L’altération du lien conjugal peut être causée par la cessation de la vie commune entre les époux, le plus souvent, ils ont vécu séparément depuis au moins 2 ans. Si la durée de séparation est reconnue par l’huissier de justice à la date de l’assignation, le divorce pourrait être prononcé. De plus, le demandeur n’est pas obligé de préciser le motif de sa requête.

L’autre époux qui n’a pas formulé la demande peut réclamer à l’époux plaignant des dommages et intérêts. Cette demande est effectuée afin de compenser les effets de la rupture définitive du mariage qu’il doit accepter.

Les causes du divorce pour rupture du lien conjugal

Avant 2005, les deux principales raisons de ce type de divorce sont la séparation de fait et la dégradation des facultés mentales. Désormais, seule une cause est retenue à savoir la cessation de la communauté de vie entre les époux.

Cette circonstance ne peut être certifiée que s’ils ont vécu séparément depuis deux ans au moins lors de l’assignation. C’est l’étape de la procédure de rupture qui précède l’essai de réconciliation.

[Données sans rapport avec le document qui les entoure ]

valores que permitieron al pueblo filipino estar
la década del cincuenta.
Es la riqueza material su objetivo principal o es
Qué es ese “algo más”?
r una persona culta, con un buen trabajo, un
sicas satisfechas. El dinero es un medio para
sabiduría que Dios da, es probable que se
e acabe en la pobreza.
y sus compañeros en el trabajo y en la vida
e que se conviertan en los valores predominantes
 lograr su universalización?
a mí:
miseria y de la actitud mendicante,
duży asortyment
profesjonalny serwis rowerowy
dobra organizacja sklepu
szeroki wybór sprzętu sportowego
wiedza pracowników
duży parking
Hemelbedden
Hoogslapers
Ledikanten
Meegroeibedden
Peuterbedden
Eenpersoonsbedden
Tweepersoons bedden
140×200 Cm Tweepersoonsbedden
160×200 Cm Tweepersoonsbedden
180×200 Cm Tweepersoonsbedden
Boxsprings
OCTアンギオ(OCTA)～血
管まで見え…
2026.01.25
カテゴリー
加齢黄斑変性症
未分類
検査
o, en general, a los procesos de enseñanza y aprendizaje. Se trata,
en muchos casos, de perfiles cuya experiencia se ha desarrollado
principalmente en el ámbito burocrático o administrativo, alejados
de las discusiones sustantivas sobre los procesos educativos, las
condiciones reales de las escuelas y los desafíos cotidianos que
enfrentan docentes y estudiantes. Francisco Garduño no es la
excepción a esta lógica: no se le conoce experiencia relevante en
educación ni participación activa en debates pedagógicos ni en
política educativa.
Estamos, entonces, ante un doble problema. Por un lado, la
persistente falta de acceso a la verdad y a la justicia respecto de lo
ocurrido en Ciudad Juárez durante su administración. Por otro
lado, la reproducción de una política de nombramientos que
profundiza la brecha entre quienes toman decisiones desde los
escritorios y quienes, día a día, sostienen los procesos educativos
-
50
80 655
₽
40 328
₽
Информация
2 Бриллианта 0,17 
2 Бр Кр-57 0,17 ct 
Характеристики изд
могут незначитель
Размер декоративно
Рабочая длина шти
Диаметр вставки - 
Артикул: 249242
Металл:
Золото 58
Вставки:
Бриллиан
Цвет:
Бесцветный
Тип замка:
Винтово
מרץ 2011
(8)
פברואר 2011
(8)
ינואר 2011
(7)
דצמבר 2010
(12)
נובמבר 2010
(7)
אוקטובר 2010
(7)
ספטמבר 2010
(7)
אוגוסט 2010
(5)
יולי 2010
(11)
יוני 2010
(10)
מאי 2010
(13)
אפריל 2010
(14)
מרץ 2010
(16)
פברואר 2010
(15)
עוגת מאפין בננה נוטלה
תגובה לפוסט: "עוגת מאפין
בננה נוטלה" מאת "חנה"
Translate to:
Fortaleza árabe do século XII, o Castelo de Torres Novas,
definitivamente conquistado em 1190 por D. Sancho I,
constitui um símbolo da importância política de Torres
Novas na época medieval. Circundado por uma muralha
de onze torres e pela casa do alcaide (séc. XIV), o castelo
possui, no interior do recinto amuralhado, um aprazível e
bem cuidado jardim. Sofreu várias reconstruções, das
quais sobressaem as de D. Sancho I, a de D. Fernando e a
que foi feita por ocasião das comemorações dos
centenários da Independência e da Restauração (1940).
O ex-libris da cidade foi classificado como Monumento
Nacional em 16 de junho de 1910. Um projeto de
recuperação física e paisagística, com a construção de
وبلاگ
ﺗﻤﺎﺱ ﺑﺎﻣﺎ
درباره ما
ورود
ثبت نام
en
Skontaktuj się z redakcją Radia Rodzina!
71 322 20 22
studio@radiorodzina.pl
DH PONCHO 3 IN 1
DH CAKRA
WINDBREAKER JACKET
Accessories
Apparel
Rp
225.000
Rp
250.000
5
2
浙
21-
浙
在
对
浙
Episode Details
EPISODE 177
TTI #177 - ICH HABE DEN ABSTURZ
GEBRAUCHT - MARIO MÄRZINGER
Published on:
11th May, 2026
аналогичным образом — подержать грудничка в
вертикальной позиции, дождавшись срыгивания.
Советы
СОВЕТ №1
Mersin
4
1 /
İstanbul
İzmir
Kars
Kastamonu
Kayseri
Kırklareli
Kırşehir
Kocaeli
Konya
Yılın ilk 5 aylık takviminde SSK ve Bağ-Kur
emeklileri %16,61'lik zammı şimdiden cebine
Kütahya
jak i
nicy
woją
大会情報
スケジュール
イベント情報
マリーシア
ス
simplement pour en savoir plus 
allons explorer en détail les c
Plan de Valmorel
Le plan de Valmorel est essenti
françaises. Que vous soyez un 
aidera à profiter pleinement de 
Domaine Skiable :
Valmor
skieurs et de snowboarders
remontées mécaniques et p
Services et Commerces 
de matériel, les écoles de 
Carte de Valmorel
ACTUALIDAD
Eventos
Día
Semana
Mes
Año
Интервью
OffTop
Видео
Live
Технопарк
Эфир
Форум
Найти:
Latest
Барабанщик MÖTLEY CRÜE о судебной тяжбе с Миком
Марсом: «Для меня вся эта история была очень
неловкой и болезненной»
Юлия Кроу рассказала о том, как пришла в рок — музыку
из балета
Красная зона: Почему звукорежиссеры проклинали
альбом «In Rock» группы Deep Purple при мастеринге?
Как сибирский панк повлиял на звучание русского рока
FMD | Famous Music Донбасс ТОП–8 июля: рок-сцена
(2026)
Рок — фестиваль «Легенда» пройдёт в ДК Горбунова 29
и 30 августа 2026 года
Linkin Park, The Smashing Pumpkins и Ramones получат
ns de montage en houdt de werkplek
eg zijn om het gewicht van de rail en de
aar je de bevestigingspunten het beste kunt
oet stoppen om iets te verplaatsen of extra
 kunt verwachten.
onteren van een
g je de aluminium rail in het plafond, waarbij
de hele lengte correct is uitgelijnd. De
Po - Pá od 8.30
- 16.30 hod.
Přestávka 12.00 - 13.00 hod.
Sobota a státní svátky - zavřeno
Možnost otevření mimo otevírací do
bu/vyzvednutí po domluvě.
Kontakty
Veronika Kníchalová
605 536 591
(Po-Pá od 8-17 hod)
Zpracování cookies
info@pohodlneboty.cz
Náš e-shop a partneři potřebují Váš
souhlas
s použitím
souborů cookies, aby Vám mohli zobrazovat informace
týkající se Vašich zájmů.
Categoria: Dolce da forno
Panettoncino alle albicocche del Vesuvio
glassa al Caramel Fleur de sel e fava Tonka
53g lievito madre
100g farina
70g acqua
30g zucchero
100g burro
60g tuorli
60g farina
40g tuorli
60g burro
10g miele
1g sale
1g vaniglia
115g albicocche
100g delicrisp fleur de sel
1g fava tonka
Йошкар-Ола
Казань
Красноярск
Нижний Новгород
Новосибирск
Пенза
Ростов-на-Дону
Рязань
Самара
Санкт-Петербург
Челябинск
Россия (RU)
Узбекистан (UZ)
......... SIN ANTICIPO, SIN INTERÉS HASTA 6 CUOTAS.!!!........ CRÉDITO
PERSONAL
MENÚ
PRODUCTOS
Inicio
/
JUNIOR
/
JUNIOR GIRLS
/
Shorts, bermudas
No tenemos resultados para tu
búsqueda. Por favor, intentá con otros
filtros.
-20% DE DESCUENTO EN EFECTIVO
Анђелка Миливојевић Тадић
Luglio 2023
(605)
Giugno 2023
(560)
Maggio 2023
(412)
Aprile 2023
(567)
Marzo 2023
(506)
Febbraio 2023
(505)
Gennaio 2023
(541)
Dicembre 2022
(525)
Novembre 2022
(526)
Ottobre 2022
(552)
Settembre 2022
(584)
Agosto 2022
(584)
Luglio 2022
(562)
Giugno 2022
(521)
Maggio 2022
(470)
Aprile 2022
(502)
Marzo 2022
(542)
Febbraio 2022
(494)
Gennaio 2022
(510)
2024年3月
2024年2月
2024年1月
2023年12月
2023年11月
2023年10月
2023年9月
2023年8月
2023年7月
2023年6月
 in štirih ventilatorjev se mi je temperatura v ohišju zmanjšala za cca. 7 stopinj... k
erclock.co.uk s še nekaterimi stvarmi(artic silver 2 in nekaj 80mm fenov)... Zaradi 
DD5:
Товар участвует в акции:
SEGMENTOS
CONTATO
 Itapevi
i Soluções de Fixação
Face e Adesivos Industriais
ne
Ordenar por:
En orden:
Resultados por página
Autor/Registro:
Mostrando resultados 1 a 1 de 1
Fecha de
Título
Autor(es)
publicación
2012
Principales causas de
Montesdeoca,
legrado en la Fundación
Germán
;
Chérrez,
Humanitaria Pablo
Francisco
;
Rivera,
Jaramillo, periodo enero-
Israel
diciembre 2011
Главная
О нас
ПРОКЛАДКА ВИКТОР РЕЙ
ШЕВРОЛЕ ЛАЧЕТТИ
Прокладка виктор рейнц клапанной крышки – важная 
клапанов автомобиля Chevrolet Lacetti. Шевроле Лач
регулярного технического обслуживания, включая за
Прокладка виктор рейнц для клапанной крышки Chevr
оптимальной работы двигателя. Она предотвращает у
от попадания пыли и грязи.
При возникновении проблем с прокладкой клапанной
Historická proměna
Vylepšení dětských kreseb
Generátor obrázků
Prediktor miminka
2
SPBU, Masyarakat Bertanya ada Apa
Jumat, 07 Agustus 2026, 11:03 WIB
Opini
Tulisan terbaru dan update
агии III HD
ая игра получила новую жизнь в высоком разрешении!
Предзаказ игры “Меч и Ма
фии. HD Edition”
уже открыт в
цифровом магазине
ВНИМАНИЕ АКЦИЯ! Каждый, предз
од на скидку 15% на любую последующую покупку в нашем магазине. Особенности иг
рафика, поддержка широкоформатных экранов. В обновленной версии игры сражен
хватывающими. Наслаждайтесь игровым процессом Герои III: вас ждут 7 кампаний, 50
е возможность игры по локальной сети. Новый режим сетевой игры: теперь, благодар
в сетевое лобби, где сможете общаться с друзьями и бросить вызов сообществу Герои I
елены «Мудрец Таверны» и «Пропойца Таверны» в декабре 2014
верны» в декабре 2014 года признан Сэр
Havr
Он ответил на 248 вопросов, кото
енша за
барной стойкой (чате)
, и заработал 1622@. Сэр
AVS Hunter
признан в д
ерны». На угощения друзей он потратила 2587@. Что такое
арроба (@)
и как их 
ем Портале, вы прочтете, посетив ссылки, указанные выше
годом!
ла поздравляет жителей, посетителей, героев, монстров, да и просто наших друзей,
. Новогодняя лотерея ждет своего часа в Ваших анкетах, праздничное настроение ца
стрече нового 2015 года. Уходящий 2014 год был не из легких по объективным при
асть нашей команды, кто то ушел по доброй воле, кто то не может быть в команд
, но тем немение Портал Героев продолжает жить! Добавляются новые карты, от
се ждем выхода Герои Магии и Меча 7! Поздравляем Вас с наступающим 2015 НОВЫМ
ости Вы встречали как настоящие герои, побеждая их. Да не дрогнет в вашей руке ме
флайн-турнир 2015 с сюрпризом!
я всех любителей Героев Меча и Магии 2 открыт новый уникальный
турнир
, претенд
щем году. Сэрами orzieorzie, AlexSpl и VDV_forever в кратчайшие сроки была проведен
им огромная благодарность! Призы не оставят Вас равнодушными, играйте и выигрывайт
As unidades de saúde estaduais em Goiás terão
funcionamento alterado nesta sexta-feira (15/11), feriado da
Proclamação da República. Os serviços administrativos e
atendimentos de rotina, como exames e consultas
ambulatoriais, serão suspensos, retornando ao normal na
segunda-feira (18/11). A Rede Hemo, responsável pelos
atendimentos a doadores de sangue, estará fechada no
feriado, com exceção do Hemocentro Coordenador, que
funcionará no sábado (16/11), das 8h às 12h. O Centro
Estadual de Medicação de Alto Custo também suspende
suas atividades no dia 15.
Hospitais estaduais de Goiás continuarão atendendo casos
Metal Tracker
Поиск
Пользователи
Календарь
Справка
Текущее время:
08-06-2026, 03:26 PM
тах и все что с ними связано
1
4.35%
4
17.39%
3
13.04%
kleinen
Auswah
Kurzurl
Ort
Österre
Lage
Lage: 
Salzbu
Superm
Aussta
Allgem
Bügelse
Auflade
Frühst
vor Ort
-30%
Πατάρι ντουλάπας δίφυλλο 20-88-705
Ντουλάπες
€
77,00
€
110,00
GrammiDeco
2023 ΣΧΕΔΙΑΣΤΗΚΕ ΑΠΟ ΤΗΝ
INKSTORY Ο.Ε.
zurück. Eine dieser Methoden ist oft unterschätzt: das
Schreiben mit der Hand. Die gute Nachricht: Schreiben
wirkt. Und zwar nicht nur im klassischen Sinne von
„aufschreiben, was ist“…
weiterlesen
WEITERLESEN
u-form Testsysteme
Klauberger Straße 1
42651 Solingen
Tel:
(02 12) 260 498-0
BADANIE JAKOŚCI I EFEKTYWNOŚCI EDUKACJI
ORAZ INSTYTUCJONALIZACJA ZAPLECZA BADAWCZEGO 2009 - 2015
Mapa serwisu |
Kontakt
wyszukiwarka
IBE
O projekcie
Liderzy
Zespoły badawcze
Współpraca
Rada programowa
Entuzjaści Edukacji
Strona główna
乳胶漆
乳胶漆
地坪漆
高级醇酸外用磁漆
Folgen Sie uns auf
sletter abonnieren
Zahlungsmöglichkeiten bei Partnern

Avantages et inconvénients

Ce type de démarche permet au demandeur de divorcer de son conjoint même s’il n’obtient pas son consentement ou si aucune preuve de sa faute ne peut être fournie. Il lui suffit de prouver que cela fait bien deux ans et plus qu’ils n’ont pas cohabité. Ces faits constituent ses principaux avantages.

L’inconvénient est que l’époux qui a intenté son conjoint en justice est dans l’obligation de verser des dommages et intérêts au conjoint à l’encontre duquel le divorce est prononcé. Il doit procéder ainsi afin de l’indemniser des effets du divorce.

Refus du juge à prononcer le divorce

Avant la réforme de la loi, pour le cas d’un divorce pour altération de la faculté mentale d’un époux depuis au moins six ans, le juge pouvait refuser de le prononcer. En effet, une telle décision pourrait faire empirer la maladie du conjoint, ainsi les époux devaient rester mariés.

Il en est autrement de nos jours, car il ne pourra pas refuser la demande s’il est bien certifié que cela fait au moins deux ans qu’ils n’ont pas vécu ensemble. Le conjoint ne pourra que demander le divorce pour faute. Le juge aura à se prononcer en premier sur le bien-fondé de la faute qui est généralement indéniable étant donné que le couple vit séparément.